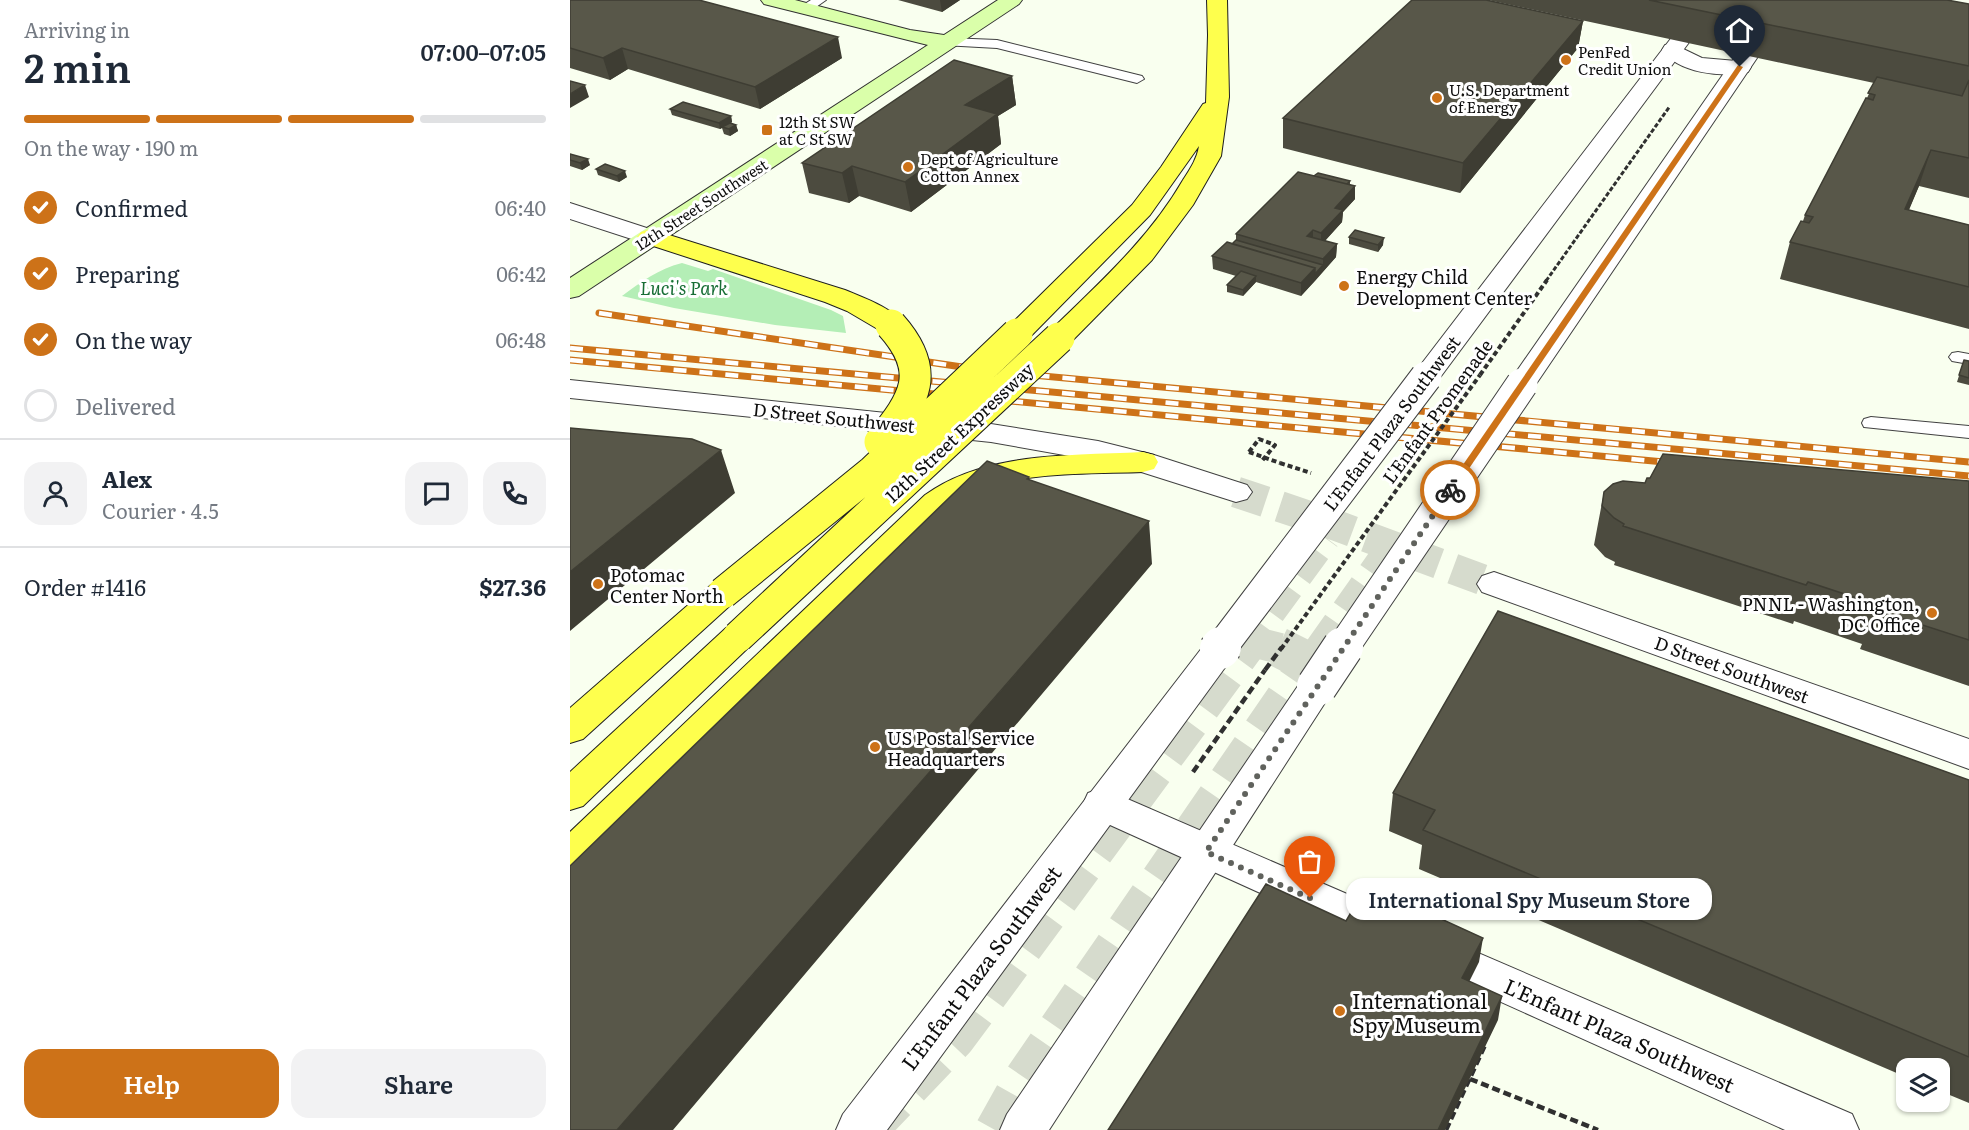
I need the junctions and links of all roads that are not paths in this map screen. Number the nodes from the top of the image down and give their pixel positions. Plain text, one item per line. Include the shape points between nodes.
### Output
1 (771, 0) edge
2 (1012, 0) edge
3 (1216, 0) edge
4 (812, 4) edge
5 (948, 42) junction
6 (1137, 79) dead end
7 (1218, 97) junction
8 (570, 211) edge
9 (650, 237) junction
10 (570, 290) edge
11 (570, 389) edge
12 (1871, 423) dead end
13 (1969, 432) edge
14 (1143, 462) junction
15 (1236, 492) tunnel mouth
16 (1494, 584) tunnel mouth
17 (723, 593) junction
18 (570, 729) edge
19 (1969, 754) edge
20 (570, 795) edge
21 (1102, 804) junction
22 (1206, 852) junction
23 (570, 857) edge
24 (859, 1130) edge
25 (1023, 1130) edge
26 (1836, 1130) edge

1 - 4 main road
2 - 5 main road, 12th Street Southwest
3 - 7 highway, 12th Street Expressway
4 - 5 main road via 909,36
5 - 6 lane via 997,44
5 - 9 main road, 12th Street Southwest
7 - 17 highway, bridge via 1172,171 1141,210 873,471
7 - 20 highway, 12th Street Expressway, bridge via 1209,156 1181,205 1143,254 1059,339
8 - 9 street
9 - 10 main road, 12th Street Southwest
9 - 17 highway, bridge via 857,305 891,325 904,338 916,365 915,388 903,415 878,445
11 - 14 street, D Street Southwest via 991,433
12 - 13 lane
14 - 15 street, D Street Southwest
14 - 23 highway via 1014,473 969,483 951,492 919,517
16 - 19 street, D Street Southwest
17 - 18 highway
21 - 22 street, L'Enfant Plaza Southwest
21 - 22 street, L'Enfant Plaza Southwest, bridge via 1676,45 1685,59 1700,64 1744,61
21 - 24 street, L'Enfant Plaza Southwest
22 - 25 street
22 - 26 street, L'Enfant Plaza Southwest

§ **Work to complete**
Each record above should be restated word for word. The pictures should not appear.

§ **Output of the exercise**
I need the junctions and links of all roads that are not paths in this map screen. Number the nodes from the top of the image down and give their pixel positions. Plain text, one item per line. Include the shape points between nodes.
### Output
1 (771, 0) edge
2 (1012, 0) edge
3 (1216, 0) edge
4 (812, 4) edge
5 (948, 42) junction
6 (1137, 79) dead end
7 (1218, 97) junction
8 (570, 211) edge
9 (650, 237) junction
10 (570, 290) edge
11 (570, 389) edge
12 (1871, 423) dead end
13 (1969, 432) edge
14 (1143, 462) junction
15 (1236, 492) tunnel mouth
16 (1494, 584) tunnel mouth
17 (723, 593) junction
18 (570, 729) edge
19 (1969, 754) edge
20 (570, 795) edge
21 (1102, 804) junction
22 (1206, 852) junction
23 (570, 857) edge
24 (859, 1130) edge
25 (1023, 1130) edge
26 (1836, 1130) edge

1 - 4 main road
2 - 5 main road, 12th Street Southwest
3 - 7 highway, 12th Street Expressway
4 - 5 main road via 909,36
5 - 6 lane via 997,44
5 - 9 main road, 12th Street Southwest
7 - 17 highway, bridge via 1172,171 1141,210 873,471
7 - 20 highway, 12th Street Expressway, bridge via 1209,156 1181,205 1143,254 1059,339
8 - 9 street
9 - 10 main road, 12th Street Southwest
9 - 17 highway, bridge via 857,305 891,325 904,338 916,365 915,388 903,415 878,445
11 - 14 street, D Street Southwest via 991,433
12 - 13 lane
14 - 15 street, D Street Southwest
14 - 23 highway via 1014,473 969,483 951,492 919,517
16 - 19 street, D Street Southwest
17 - 18 highway
21 - 22 street, L'Enfant Plaza Southwest
21 - 22 street, L'Enfant Plaza Southwest, bridge via 1676,45 1685,59 1700,64 1744,61
21 - 24 street, L'Enfant Plaza Southwest
22 - 25 street
22 - 26 street, L'Enfant Plaza Southwest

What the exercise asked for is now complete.